The Madrid bench paid with a technique their protest for a slap to Tavares, the sack of all blows. The Madrid pillar displayed nerves of steel to forget about the underground game and focus on the Olympiacos board. It was time to attack with everything. The imperial Vezenkov thanked Sloukas for the assistance to serve a tray and then signed a couple of distant hits. McKissic had legs to punish the whites with his penetrations and the Spanish team resisted with the aim of Causeur (74-70).
Madrid clung to those final moments of Sergio Rodríguez’s magic to score and feed the connection with Tavares. The canary caused an earthquake with his three-pointer with 46 seconds remaining (78-77), Fall clouded under the rim and Llull stretched the delirium with a basket with 3.2 seconds remaining. He had not scored until then in the entire duel. Sloukas missed the last shot, the one that decides glory. With his eternal epic on his back, Madrid was European champion.

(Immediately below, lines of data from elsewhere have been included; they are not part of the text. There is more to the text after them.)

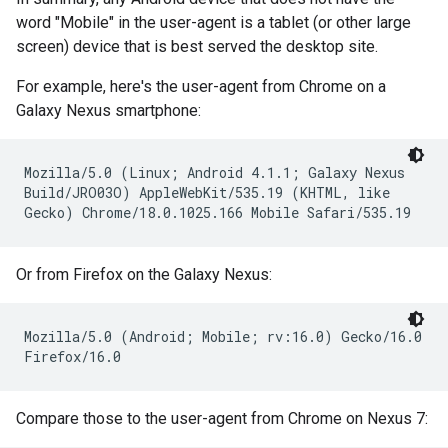
word "Mobile" in the user-agent is a tablet (or other large
screen) device that is best served the desktop site.
For example, here's the user-agent from Chrome on a
Galaxy Nexus smartphone:
Mozilla/5.0 (Linux; Android 4.1.1; Galaxy Nexus
Build/JRO03O) AppleWebKit/535.19 (KHTML, like
Gecko) Chrome/18.0.1025.166 Mobile Safari/535.19
Or from Firefox on the Galaxy Nexus:
Mozilla/5.0 (Android; Mobile; rv:16.0) Gecko/16.0
Firefox/16.0
Compare those to the user-agent from Chrome on Nexus 7:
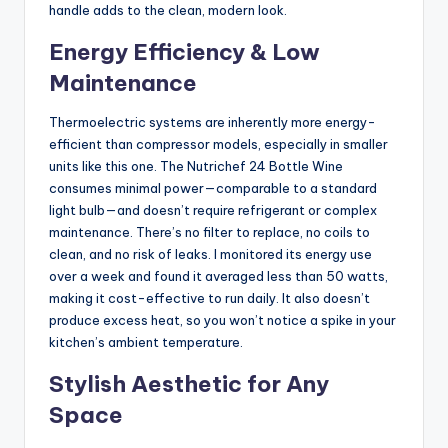
handle adds to the clean, modern look.
Energy Efficiency & Low
Maintenance
Thermoelectric systems are inherently more energy-
efficient than compressor models, especially in smaller
units like this one. The Nutrichef 24 Bottle Wine
consumes minimal power—comparable to a standard
light bulb—and doesn’t require refrigerant or complex
maintenance. There’s no filter to replace, no coils to
clean, and no risk of leaks. I monitored its energy use
over a week and found it averaged less than 50 watts,
making it cost-effective to run daily. It also doesn’t
produce excess heat, so you won’t notice a spike in your
kitchen’s ambient temperature.
Stylish Aesthetic for Any
Space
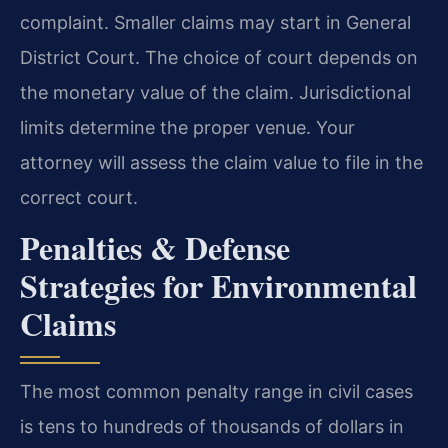
complaint. Smaller claims may start in General
District Court. The choice of court depends on
the monetary value of the claim. Jurisdictional
limits determine the proper venue. Your
attorney will assess the claim value to file in the
correct court.
Penalties & Defense
Strategies for Environmental
Claims
The most common penalty range in civil cases
is tens to hundreds of thousands of dollars in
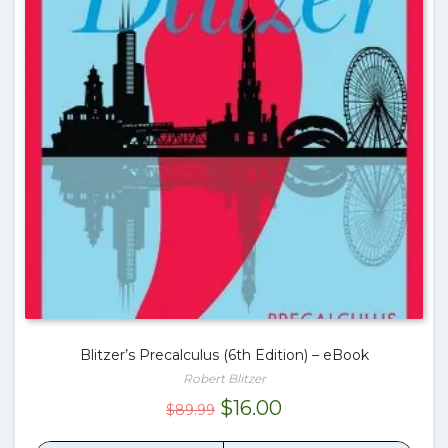
Blitzer’s Precalculus (6th Edition) – eBook
Robert Blitzer
Original
Current
$
16.00
$
89.99
price
price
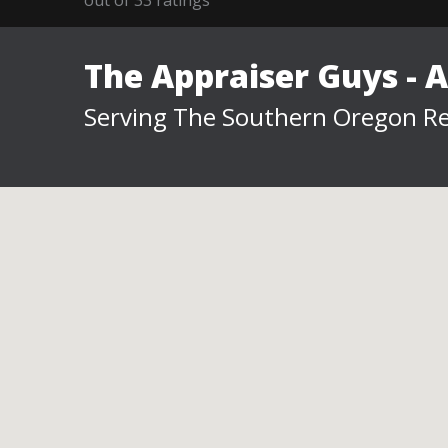
The Appraiser Guys - 
Serving The Southern Oregon Re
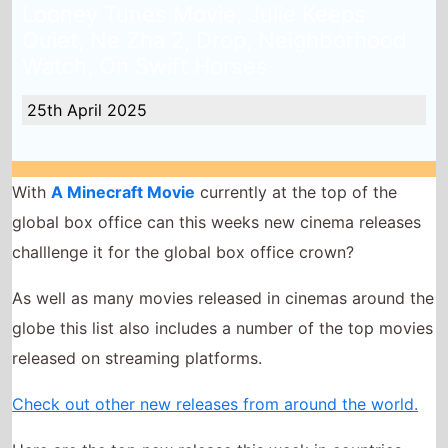
With
A Minecraft Movie
currently at the top of the
global box office can this weeks new cinema releases
challlenge it for the global box office crown?
As well as many movies released in cinemas around the
globe this list also includes a number of the top movies
released on streaming platforms.
Check out other new releases from around the world.
Here are the top new release this week in countries
across the world!
Until Dawn
The Accountant 2
Havoc
The Legend of Ochi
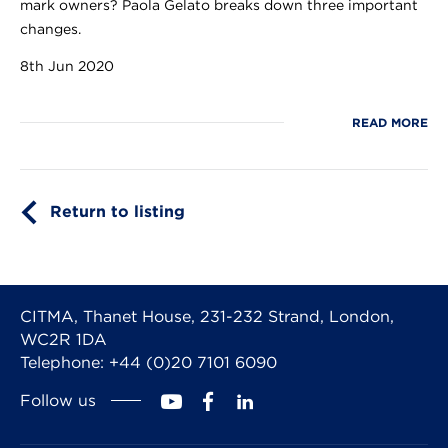
mark owners? Paola Gelato breaks down three important
changes.
8th Jun 2020
READ MORE
Return to listing
CITMA, Thanet House, 231-232 Strand, London,
WC2R 1DA
Telephone: +44 (0)20 7101 6090
Follow us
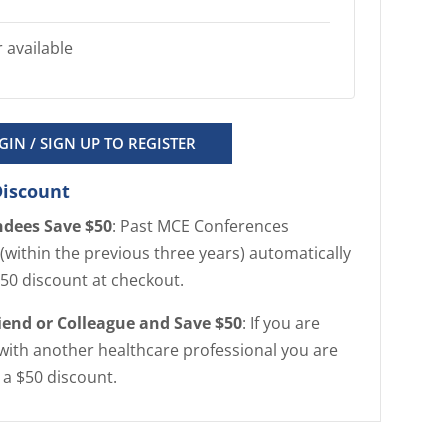
 available
GIN / SIGN UP TO REGISTER
Discount
ndees Save $50
: Past MCE Conferences
(within the previous three years) automatically
$50 discount at checkout.
riend or Colleague and Save $50
: If you are
with another healthcare professional you are
r a $50 discount.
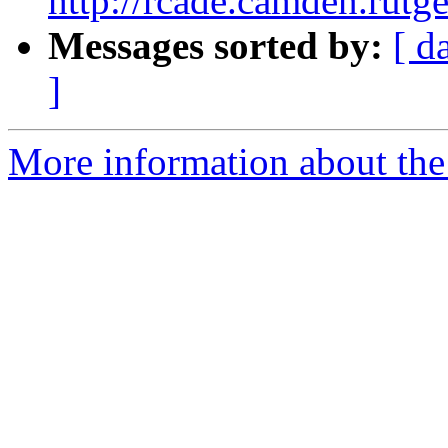
http://rcade.camden.rut
Messages sorted by:
[ d
]
More information about the 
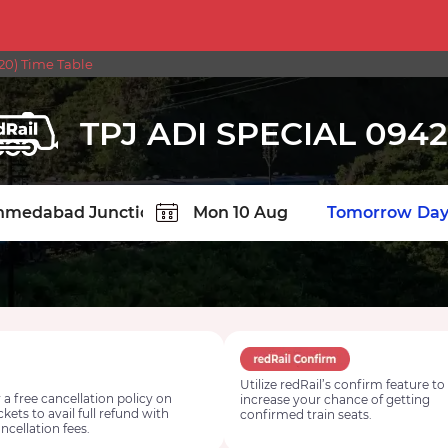
20) Time Table
TPJ ADI SPECIAL 094
TION
Today
Tomorrow
Day
Utilize redRail’s confirm feature to
 a free cancellation policy on
increase your chance of getting
ickets to avail full refund with
confirmed train seats.
ncellation fees.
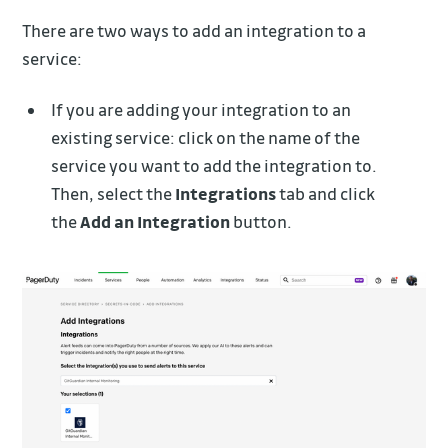
There are two ways to add an integration to a
service:
If you are adding your integration to an
existing service: click on the name of the
service you want to add the integration to.
Then, select the
Integrations
tab and click
the
Add an Integration
button.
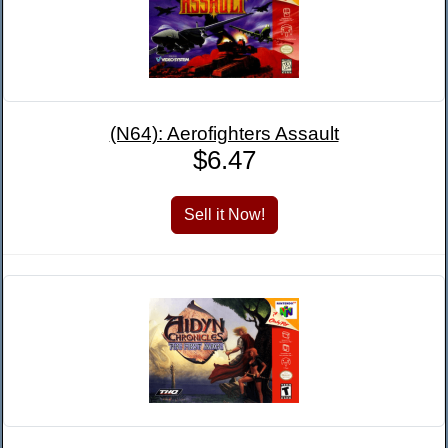
(N64): Aerofighters Assault
$6.47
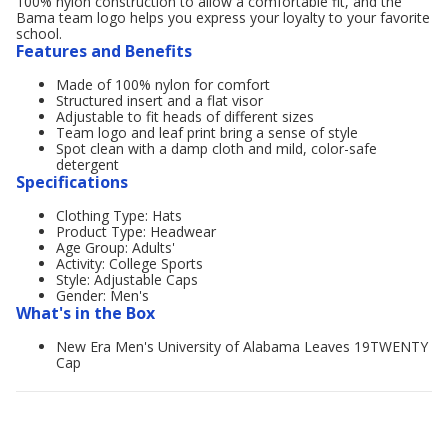
100% nylon construction to allow a comfortable fit, and the
Bama team logo helps you express your loyalty to your favorite
school.
Features and Benefits
Made of 100% nylon for comfort
Structured insert and a flat visor
Adjustable to fit heads of different sizes
Team logo and leaf print bring a sense of style
Spot clean with a damp cloth and mild, color-safe
detergent
Specifications
Clothing Type: Hats
Product Type: Headwear
Age Group: Adults'
Activity: College Sports
Style: Adjustable Caps
Gender: Men's
What's in the Box
New Era Men's University of Alabama Leaves 19TWENTY
Cap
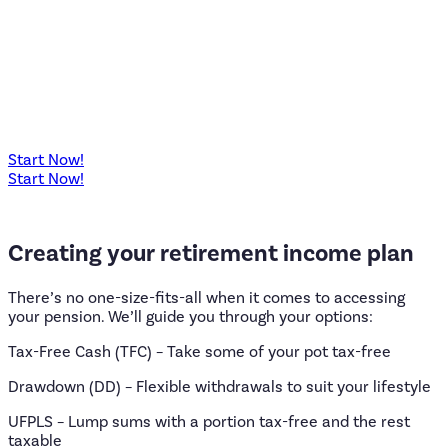
Start Now!
Start Now!
Creating
your
retirement
income
plan
There’s no one-size-fits-all when it comes to accessing
your pension. We’ll guide you through your options:
Tax-Free Cash (TFC) – Take some of your pot tax-free
Drawdown (DD) – Flexible withdrawals to suit your lifestyle
UFPLS – Lump sums with a portion tax-free and the rest
taxable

OLYMPIACOS, 78; REAL MADRID, 79
Olympiakos: Walkup (0), Canaan (21), Papanikolaou (6), Vezenkov (29) and Fall (0) —the starting quintet—; Larentzakis (0), Sloukas (6), Bolomboy (2), Black (0) and Mckissic (14).
Real Madrid: Williams-Goss (9), Hanga (2), Musa (6), Ndiaye (3) and Tavares (13)—the starting quintet—; Causeur (11), Randolph (3), Rudy Fernandez (3), Hezonja (12), Sergio Rodriguez (15) and Llull (2).
Partial: 24-17, 21-28, 18-14 y 15-20.
Referees: Sasa Pukl, Gytis Vilius and Mehdi Difallah. Sin expulsions.
Zalgirio Arena. About 13,000 spectators. Barcelona fell in the duel for third place against Monaco 78-66.